Global Art History receives "Social Innovation Grant" to reorient global art research and museum work

Date:

Date: 

2 March 2020

The eleven founding members of the network “
Transnational and Transcultural Arts and Culture Exchange – TrACE” include 
Monica Juneja and
Franziska Koch from the Professorship of Global Art History. For their project they have been granted almost 600.000 EUR for three years. The German Federal Ministry of Education and Research (BMBF) will finance the German section of this joint project with approximately 315.000 EUR (funding number 01UG2026). The funding will allow the ambitious network “Transnational and Transcultural Arts and Culture Exchange – TrACE” to expand its initial cooperation with renowned museums such as the
Tate Modern London, the
Tropenmuseum: Museum of World Cultures Amsterdam, the
Staatliche Kunstsammlungen Dresden and the
Institute for Cultural Inquiry (ici) Berlin. In exchange with like-minded curators and artists, the researchers aim to translate critical, transcultural approaches to art historical research, systematically developed at the HCTS, into exhibition practice. Together, they seek new answers to the complex challenges of globalization in the arts. Thus, the 1st TrACE Academy in Ottawa in November, which was organized by the project team of Carleton University together with the National Gallery of Canada, explored the topic
“Worlding the Global: The Arts in the Age of Decolonization.” Only 10 out of 75 teams from the humanities succeeded in obtaining the “Social Innovation Grant” for such a project. The interdisciplinary team of TrACE founders,
Monica Juneja and
Franziska Koch (
HCTS, University of Heidelberg),
Birgit Hopfener,
Ming Tiampo,
Ruth Phillips and
Carmen Robertson (
CTCA, Carleton University, Ottawa),
Alice Ming Wai Jim (
Concordia University, Montréal),
Paul Goodwin and
Toshio Watanabe (
TrAIN,
The University of the Arts London), recently joined by
Chiara de Cesari (
Universiteit van Amsterdam) and
Wayne Modest (
Vrije Universiteit Amsterdam), are excited and hopeful about the potential of their project. Its success in receiving funding points to an increased interest in the role of art and culture, while addressing the challenges of global capitalism and growing tendencies of re-nationalization worldwide. “With TrACE and the new project Worlding Public Cultures, our aim is to counter the overused and slippery concept of the global with the world-making potential of the arts. Art production and artists offer a valuable entry point into the complex social realities of our times. They bring forth fresh arguments, making us aware of different positionalities from which we make sense of and intervene to reclaim the world. Engaging with art is vital to grasping historical connectivities, together with the distinct ways in which institutions define and shape culture. Studying and exhibiting art is a creative mode of negotiating conflict and different worldviews,” explains Monica Juneja, who holds the first and till date only Professorship of Global Art History in the German-speaking world.

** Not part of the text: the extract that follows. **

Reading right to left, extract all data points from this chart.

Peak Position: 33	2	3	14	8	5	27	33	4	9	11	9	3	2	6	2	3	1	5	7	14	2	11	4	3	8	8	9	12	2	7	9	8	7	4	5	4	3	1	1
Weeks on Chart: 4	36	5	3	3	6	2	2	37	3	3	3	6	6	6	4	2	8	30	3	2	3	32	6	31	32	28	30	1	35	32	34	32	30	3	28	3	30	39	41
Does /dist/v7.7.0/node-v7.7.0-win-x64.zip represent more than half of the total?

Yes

The Heidelberg team can build on years of productive experience in collaborating with museums. Since its foundation, the Professorship of Global Art History has been engaged in joint activities with museums in Germany with a view to generating an awareness of interwoven, often conflicting art histories, among broad sections of visitors, many of whom may have never entered a university. The Social Innovation Grant allows Monica Juneja and Franziska Koch, supported by a doctoral student and a postdoctoral researcher, to apply this expertise on an international level. Joint projects with the Tate Modern London and the Tropenmuseum Amsterdam, institutions that have addressed problematic issues of colonialism and the legacy of empire much earlier than museums elsewhere, will in turn stimulate their collaborative work at home.

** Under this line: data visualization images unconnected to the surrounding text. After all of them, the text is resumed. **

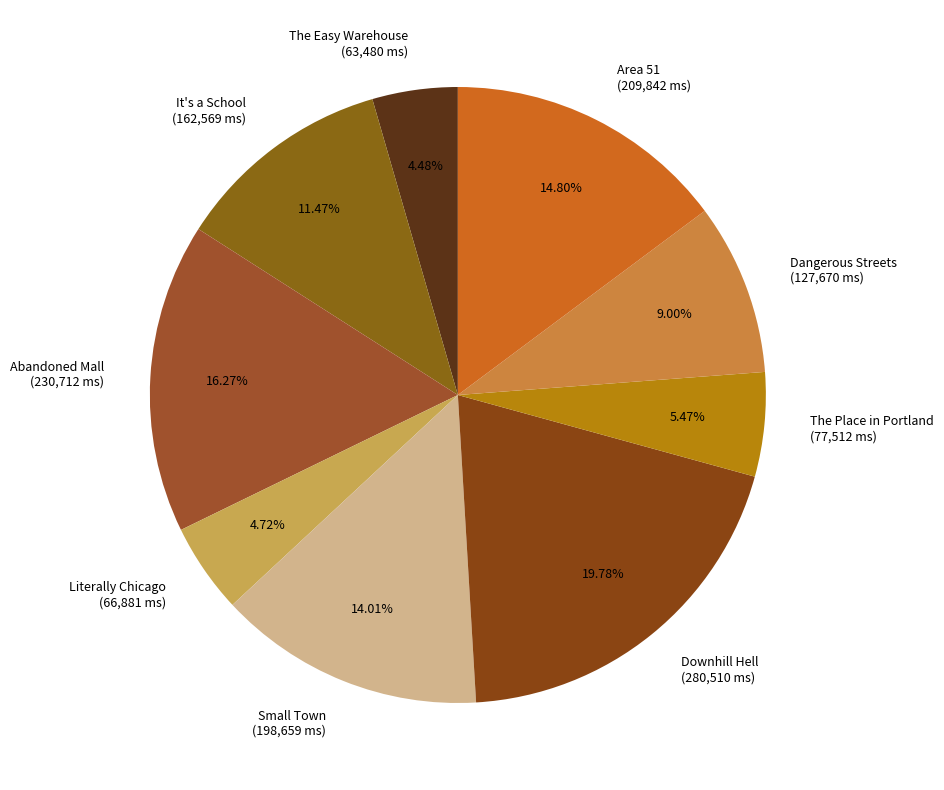

To the nearest percent, what portion does It's a School represent?

11%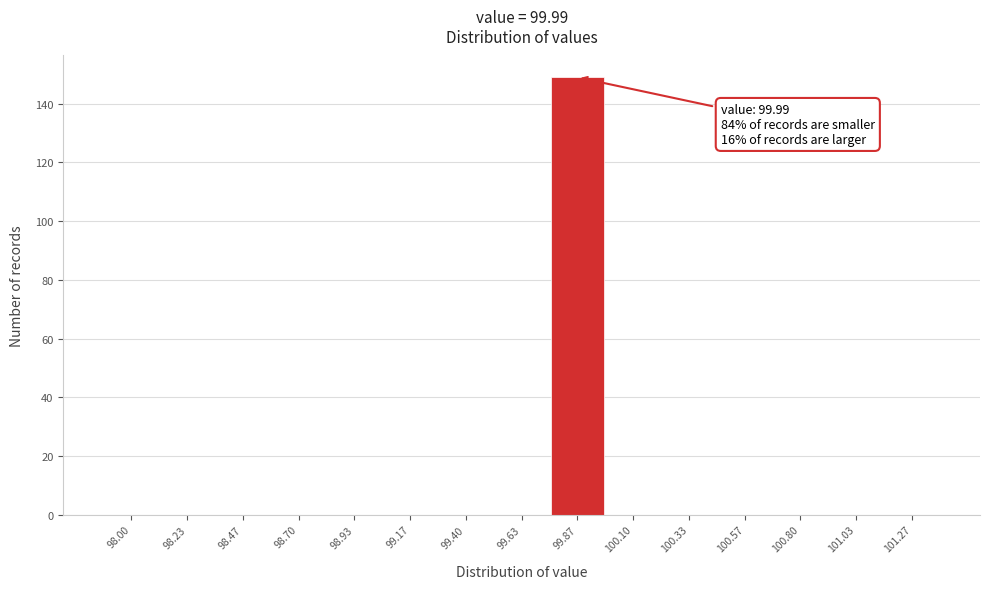

Reading left to right, list all the values displayed in this chart.

98.00=0	98.23=0	98.47=0	98.70=0	98.93=0	99.17=0	99.40=0	99.63=0	99.87=149	100.10=0	100.33=0	100.57=0	100.80=0	101.03=0	101.27=0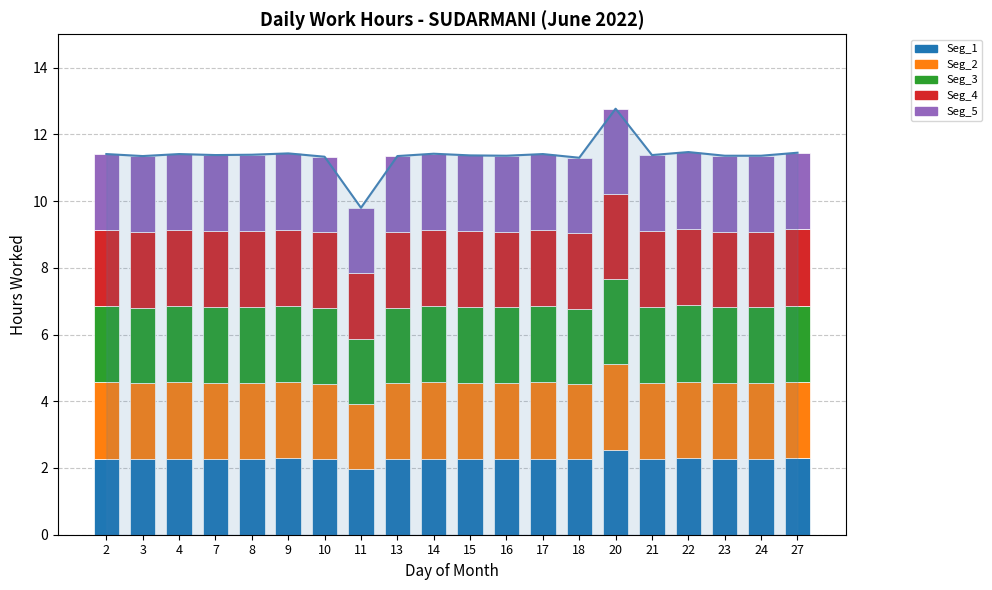

Rank the series by their maximum value, from highest to lowest.

Seg_2, Seg_3, Seg_4, Seg_5, Seg_1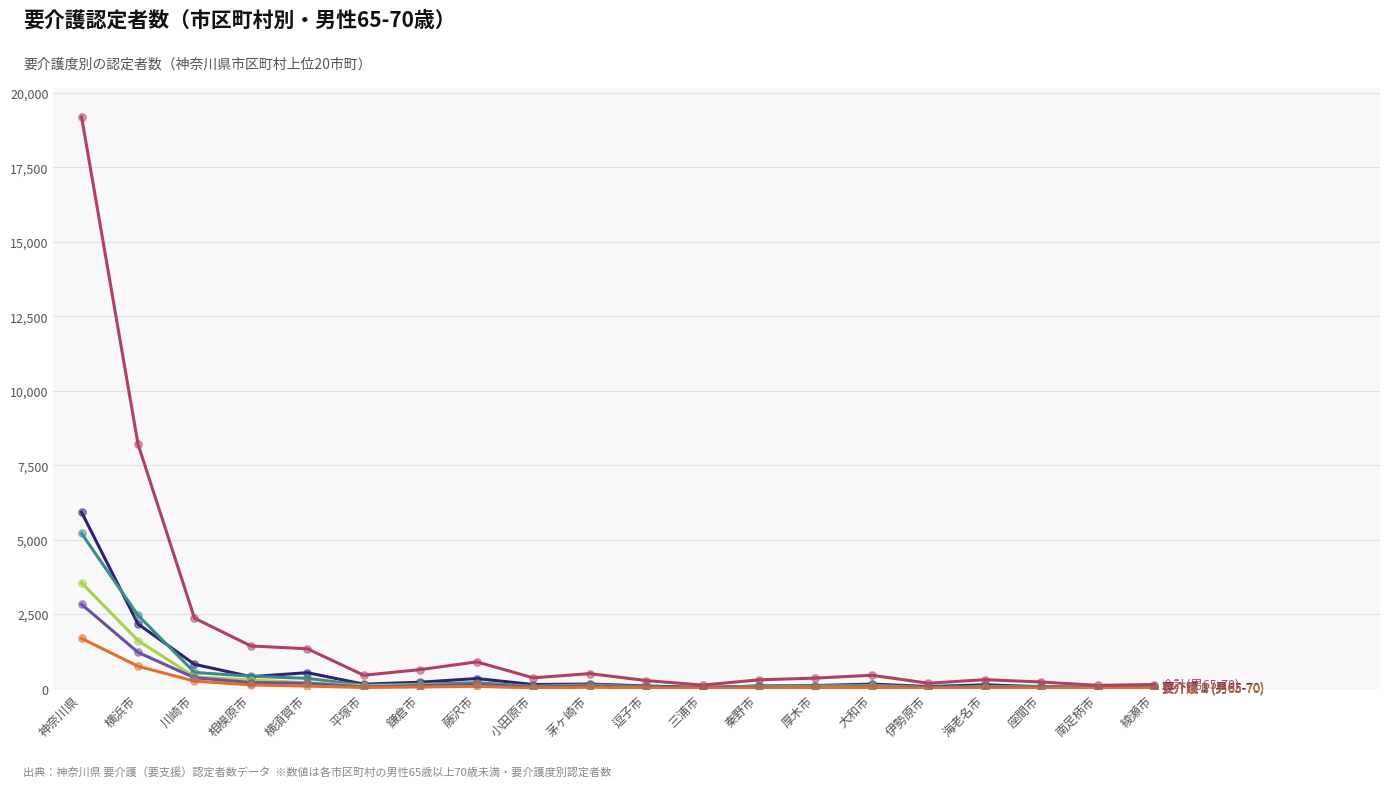

What is the difference between the highest and lowest values at 横浜市?

7453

“With Worlding Public Cultures we have a transatlantic project that for the first time allows a systematic collection and comparison of data in two core areas of the arts from a global perspective: on the one hand, new approaches to art in university teaching and, on the other, innovative curatorial practices that position themselves transculturally or transnationally,” explains Franziska Koch, co-leader of the German team. Announcing the next three TrACE Academies to take place in Amsterdam in autumn 2020, in London 2021 and in Berlin/Heidelberg in 2022, she emphasizes: “Together with curators, artists and cultural activists from countries of the so-called ‘global south’, we will work out concrete recommendations for both areas. Worlding Public Cultures will not only result in a series of academic publications. An equally important milestone is the publication of these insights in a condensed form with two ‘Best Practices Papers’ on our website. These will make our insights into transcultural art research and associated curatorial practices easily accessible to an interested public and therefore socially effective.”

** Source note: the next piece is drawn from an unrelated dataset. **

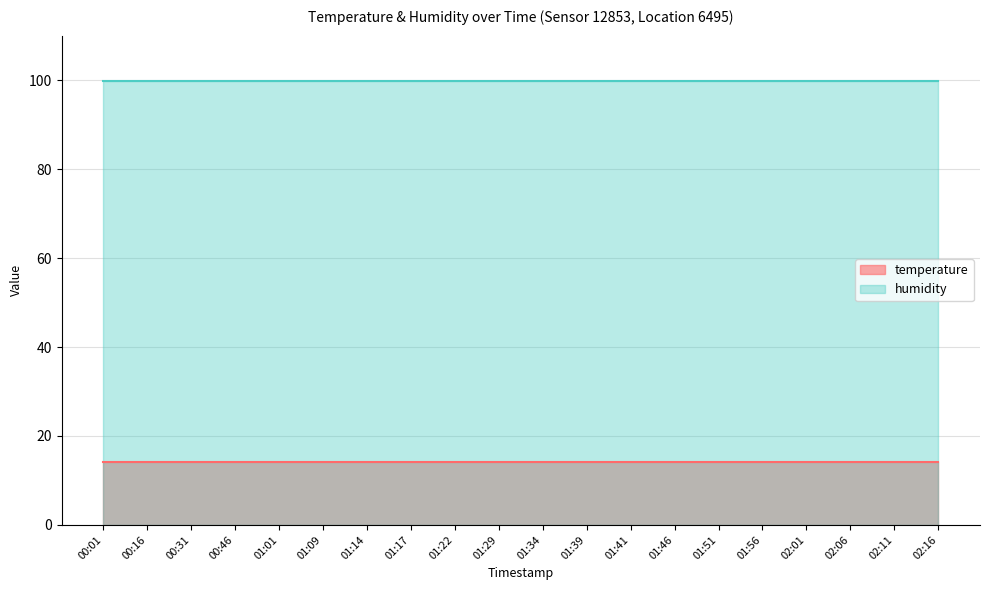

Which series has the largest range (max minus min)?

temperature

The TrACE network is currently working on its institutional expansion. The next academies will initiate cooperation with institutes in China, Japan, India, and the USA, without which, according to the founders of TrACE, a transcultural agenda would be of limited scope. It will therefore be interesting to see to what extent Worlding Public Cultures: Art and Social Innovation will bring about a transcultural change in the increasingly globalized art and culture sector over the next three years.